A college student’s experience: Balancing school and working remotely during a pandemic
- McKenna's transition from working in an Ellucian office to working from her room at Virginia Commonwealth University has given her an advantage in the sudden shift to remote learning.
- She has learned how to work independently, how to be held accountable for her work, and how to have honest conversations with her manager if she’s struggling.
- McKenna worries that physical distancing and remote learning may carry over into the fall semester of her senior year. This time away from her peers has established the importance of connecting and collaborating online.
Most of the courses I’ve taken as a communications major have been in-person, but this year has been slightly different. Two of my six classes during spring semester at Virginia Commonwealth University were online before the coronavirus (COVID-19) outbreak. In conjunction with my college coursework, I also work remotely as the content marketing intern for Ellucian.
At first, I was excited about the thought of remote learning because I can work at my own pace. Online learning gives students the opportunity to pause or go back over material without missing content. And personally, I need breaks as I work, and remote learning allows me to do that. Other than missing campus and my friends, I thought I’d be happy and comfortable with remote learning from home. Nothing like working in sweats on a couch to make your work environment feel “homey.”
However, it’s now week four of remote learning and I’m beginning to think I was wrong. If I’m being honest, I find myself missing the human element. Not to mention, being home isn’t an ideal learning environment with my three siblings running around. Although working remotely for Ellucian has certainly given me a huge leg up in this sudden shift to remote learning for college, I’ve realized that I prefer in-person learning.
I’m thankful, however, that Ellucian has shown me how instrumental it is to have the ability to connect and collaborate online. I’ve seen firsthand the impact of online work. Having had the opportunity to work remotely for Ellucian has not only taught me how to be independent, but also how to be a team player. Working with my manager, who also works remotely, I’ve gained experience in being held accountable for my work—even when there’s no physical interaction. However, when I’m struggling with a project, I’m sure to reach out to my manager to have an honest conversation.

Saved data entries:
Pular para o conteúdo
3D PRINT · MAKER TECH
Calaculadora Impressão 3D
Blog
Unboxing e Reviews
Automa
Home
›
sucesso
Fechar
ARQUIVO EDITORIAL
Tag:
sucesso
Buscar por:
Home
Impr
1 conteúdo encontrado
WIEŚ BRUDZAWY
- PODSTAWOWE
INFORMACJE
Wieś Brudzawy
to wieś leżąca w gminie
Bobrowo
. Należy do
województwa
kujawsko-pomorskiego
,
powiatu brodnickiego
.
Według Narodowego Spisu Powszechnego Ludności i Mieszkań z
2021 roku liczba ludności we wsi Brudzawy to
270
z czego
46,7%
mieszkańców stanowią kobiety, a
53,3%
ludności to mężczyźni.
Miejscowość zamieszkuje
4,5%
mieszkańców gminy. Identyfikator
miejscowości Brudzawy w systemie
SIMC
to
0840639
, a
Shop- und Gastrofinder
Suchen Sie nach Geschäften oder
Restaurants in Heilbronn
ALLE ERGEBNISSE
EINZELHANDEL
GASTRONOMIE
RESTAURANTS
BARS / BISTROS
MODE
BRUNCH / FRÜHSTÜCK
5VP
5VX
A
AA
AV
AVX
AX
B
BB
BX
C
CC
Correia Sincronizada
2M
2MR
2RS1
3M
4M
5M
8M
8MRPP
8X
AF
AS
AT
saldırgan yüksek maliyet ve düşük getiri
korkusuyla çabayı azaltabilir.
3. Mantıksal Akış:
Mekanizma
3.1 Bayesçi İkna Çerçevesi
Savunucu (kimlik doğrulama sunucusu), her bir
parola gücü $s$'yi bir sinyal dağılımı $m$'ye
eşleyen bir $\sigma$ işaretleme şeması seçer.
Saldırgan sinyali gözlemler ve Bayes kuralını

### TASKS TO CARRY OUT
1 > In the remote-learning article, copy the passage starting at "- McKenna worries" and ending at "and collaborating online.".
2 > Answer these questions using the remote-learning article:
(a) How many of the writer's six spring-semester classes were online before the COVID-19 outbreak?
(b) What position does the writer hold at Ellucian?
(c) How many siblings are at home with the writer?
3 > According to the remote-learning article, why was the writer at first excited about remote learning? Answer in one to three sentences.

### RESPONSES
1 >
- McKenna worries that physical distancing and remote learning may carry over into the fall semester of her senior year. This time away from her peers has established the importance of connecting and collaborating online.

2 >
(a) Two.
(b) Content marketing intern.
(c) Three.

3 > The writer expected to be able to work at their own pace, pausing or going back over material without missing content. Remote learning would also let them take the breaks they need while working.